◆ **Your assignment**
Recast the records as a two-column Markdown table headed No. and Line, with one numbered row per line. Begin at the line that contains "Which category accounts for the majority?", stop after the line that contains "Is there any", and omit blank lines.

◆ **Information**
━━━━━━━━

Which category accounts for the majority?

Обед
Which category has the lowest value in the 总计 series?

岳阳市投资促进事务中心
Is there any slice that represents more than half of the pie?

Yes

━━━━━━━━

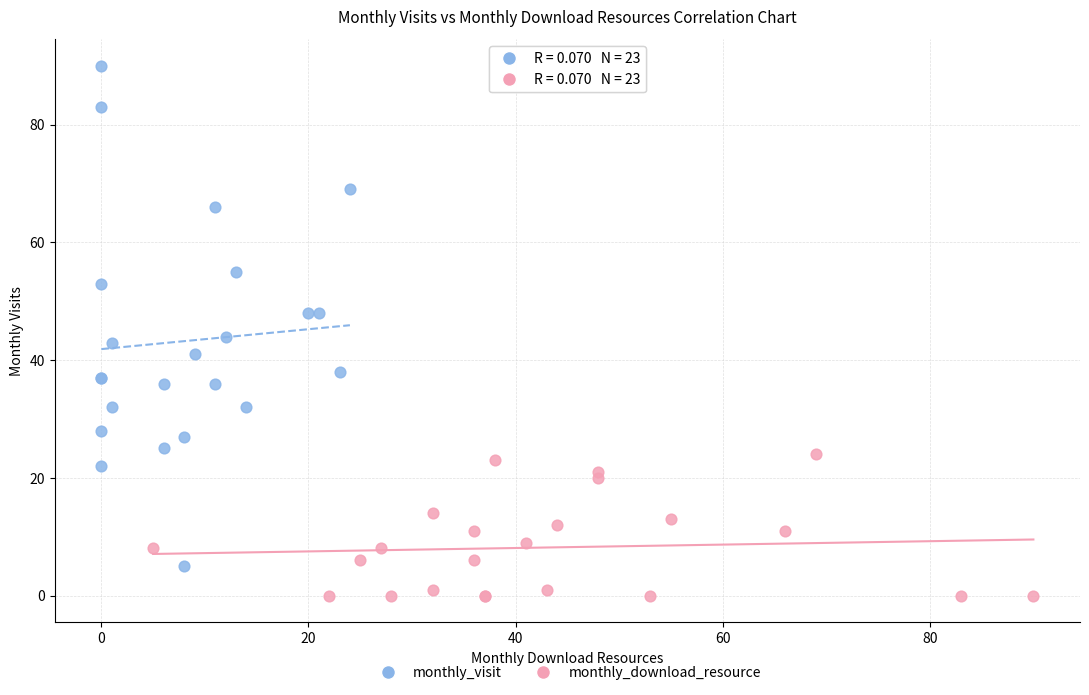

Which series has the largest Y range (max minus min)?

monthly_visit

━━━━━━━━

◆ **Response box**
| No. | Line |
|---|---|
| 1 | Which category accounts for the majority? |
| 2 | Обед |
| 3 | Which category has the lowest value in the 总计 series? |
| 4 | 岳阳市投资促进事务中心 |
| 5 | Is there any slice that represents more than half of the pie? |